These results constitute an unequivocal demonstration that designing a GNN model so that it constructs a QM-based representation before the final reactivity prediction not only improves the model accuracy in this data-limited setting but also improves the model’s ability to generalize to unseen nucleophiles, i.e., nucleophiles not found in any example in either the training or the validation set.
C. Explainability—E2/SN2 dataset
Finally, we aimed to gain some insights into how the model reaches its decisions/reactivity predictions. It is not always apparent what exactly deep learning models are learning and how they generalize to new, previously unseen data points, which makes their performance less predictable in prospective settings. We performed a set of ablation experiments, where we controlled the number and type of atom-centered QM descriptors that are used to supplement the structural representation. Specifically, we masked either the nucleophilic and electrophilic Fukui indices or the Hirshfeld partial charges and NMR shielding constants (the effect of inclusion of individual descriptors in the model is concisely discussed in Sec. S17 of the supplementary material).
The decision to consider the effect of these pairs of descriptors simultaneously is inspired by the core principle emerging from physical organic chemistry/cDFT that the interactions between reacting species can generally be subdivided in two main types: “hard–hard” or electrostatic interactions, and “soft–soft” or (frontier) orbital interactions.3,75 Fukui functions, defined as the (atom-condensed) distribution of an added and removed electron to the system, probe the latter, whereas atomic charges and NMR shielding constants, which reflect the (de)shielding of the nuclei caused by intramolecular electron donation/withdrawal, probe the former.5,15,76 It should be noted that this theory-informed dichotomy of the considered atom-condensed descriptors can also readily be retrieved from purely data-driven feature analysis: In both datasets considered in this study, partial charges and NMR shielding constant values correlate with a significant extent, whereas neither of those consistently correlate with either of the Fukui function values, cf. Sec. S18 of the supplementary material.

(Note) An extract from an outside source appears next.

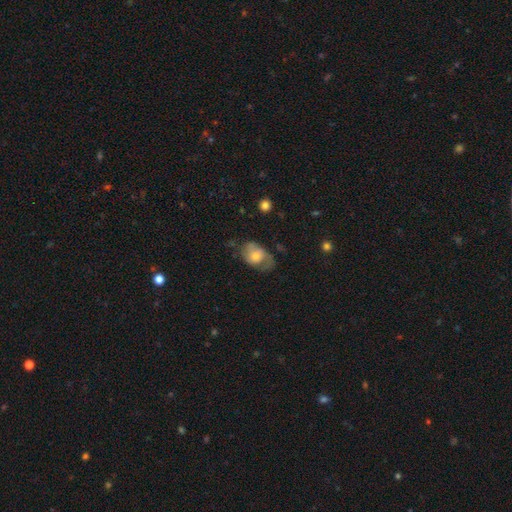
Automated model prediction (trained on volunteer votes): Morphology: type=smooth (53%); roundness=in between (76%); merging=none (41%).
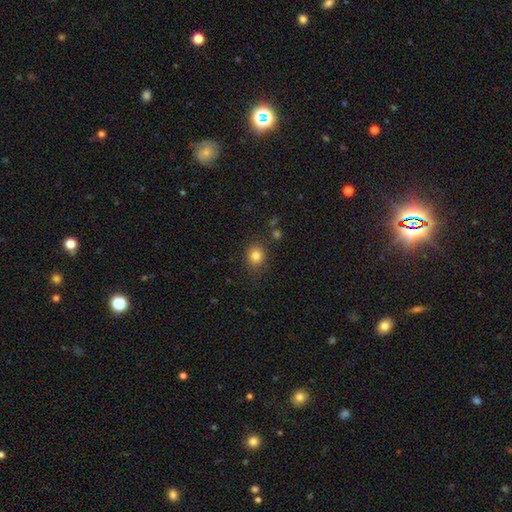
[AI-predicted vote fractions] Smooth or featured: smooth — 82% (star or artifact — 12%)
How rounded: round — 72% (in between — 27%)
Merging: none — 81% (minor disturbance — 12%)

Table III contains the accuracies obtained after three 5-fold CVs for the baseline GNN model and the models with one or both sets of estimated QM descriptors. For the baseline model, an average RMSE of 10.1 kcal/mol was obtained; for the full QM-augmented model [“ml-QM-GNN (full)”], the average RMSE was reduced to 3.9 kcal/mol. Remarkably, the ablated model that bases its reactivity predictions solely on atomic charges and NMR shielding constants as QM descriptors [“ml-QM-GNN (charge + NMR)”] recovers the exact same accuracy as the full QM-augmented model (RMSE = 3.9 kcal/mol); the ablated model that only makes use of the Fukui functions [“ml-QM-GNN (Fukui)”] on the other hand achieves the same accuracy as the baseline model (RMSE = 10.0 kcal/mol). When the training set size during these fivefold CVs is reduced to 200 data points, similar results are obtained: The ml-QM-GNN (Fukui) model only marginally improves the accuracy of the model relative to the baseline, whereas the ml-QM-GNN (charge + NMR) model gets exceedingly close to the ml-QM-GNN (full) model (cf. Sec. S19). These findings suggest that electrostatic/hard–hard interactions are the main drivers of the variations observed in the dataset and that Fukui functions, i.e., frontier orbital interactions, are not particularly relevant in this regard.
Model . | RMSE (kcal/mol) . | Accuracy (%) . |
---|---|---|
Baseline GNN | 10.13 ± 0.14 | 77.0 ± 0.8 |
ml-QM-GNN (full) | 3.92 ± 0.01 | 89.0 ± 0.6 |
ml-QM-GNN (Fukui) | 10.02 ± 0.02 | 77.1 ± 0.1 |
ml-QM-GNN (charge + NMR) | 3.93 ± 0.02 | 88.9 ± 0.6 |
Model . | RMSE (kcal/mol) . | Accuracy (%) . |
---|---|---|
Baseline GNN | 10.13 ± 0.14 | 77.0 ± 0.8 |
ml-QM-GNN (full) | 3.92 ± 0.01 | 89.0 ± 0.6 |
ml-QM-GNN (Fukui) | 10.02 ± 0.02 | 77.1 ± 0.1 |
ml-QM-GNN (charge + NMR) | 3.93 ± 0.02 | 88.9 ± 0.6 |
Further evidence that Fukui functions do not play a significant role in the decision-making process of our QM-augmented network is obtained when the fully trained ml-QM-GNN model is applied to all data points after averaging Fukui function values across all atoms. In this setup, the model predictions are barely affected (R2 = 0.96 between the original predictions and the predictions with Fukui information averaged out). Averaging out the charges and NMR shielding constants on the other hand scrambles the predictions made by the model entirely (Fig. S6).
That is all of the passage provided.